* Records provided:
= Beginning of Section =
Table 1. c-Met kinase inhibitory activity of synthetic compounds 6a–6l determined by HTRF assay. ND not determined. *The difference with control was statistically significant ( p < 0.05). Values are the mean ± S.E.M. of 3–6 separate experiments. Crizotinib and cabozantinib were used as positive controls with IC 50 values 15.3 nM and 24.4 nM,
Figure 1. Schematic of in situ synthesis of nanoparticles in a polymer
= End of Section =
= Beginning of Section =
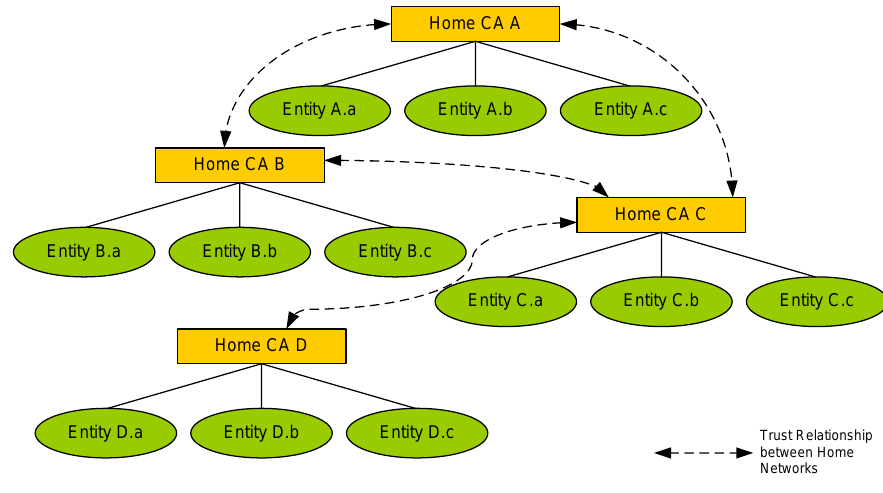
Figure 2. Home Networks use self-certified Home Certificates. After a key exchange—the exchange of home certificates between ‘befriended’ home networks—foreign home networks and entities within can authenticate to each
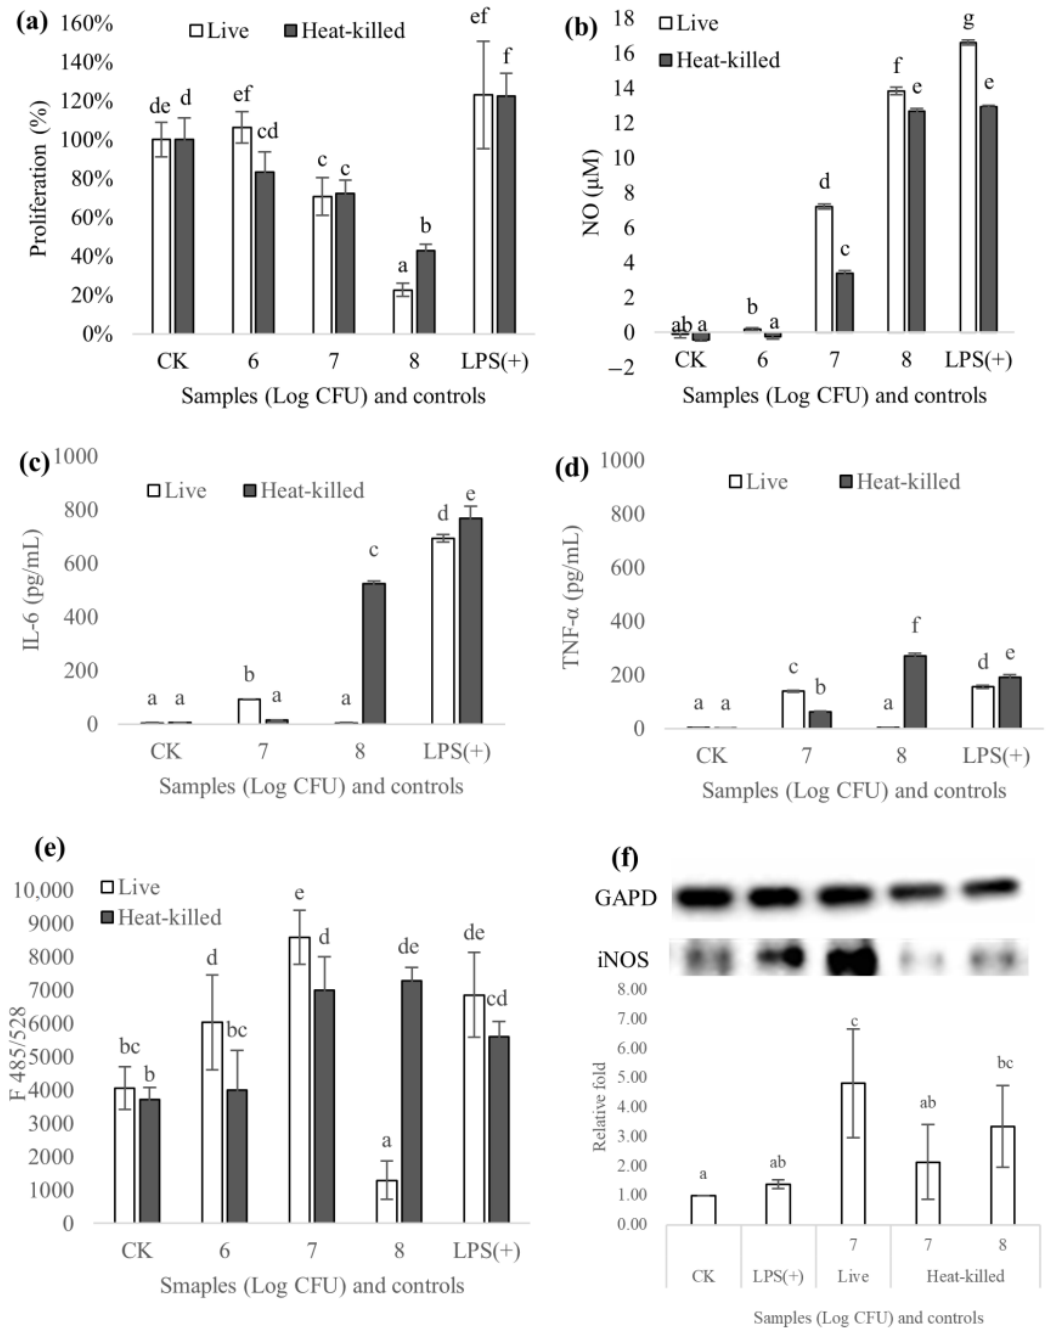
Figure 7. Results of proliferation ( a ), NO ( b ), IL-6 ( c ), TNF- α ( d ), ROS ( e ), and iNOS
= End of Section =
* Task description:
Pull every line containing the word "Figure" out of the material and copy it.

* Answer section:
Figure 1. Schematic of in situ synthesis of nanoparticles in a polymer
Figure 2. Home Networks use self-certified Home Certificates. After a key exchange—the exchange of home certificates between ‘befriended’ home networks—foreign home networks and entities within can authenticate to each
Figure 7. Results of proliferation ( a ), NO ( b ), IL-6 ( c ), TNF- α ( d ), ROS ( e ), and iNOS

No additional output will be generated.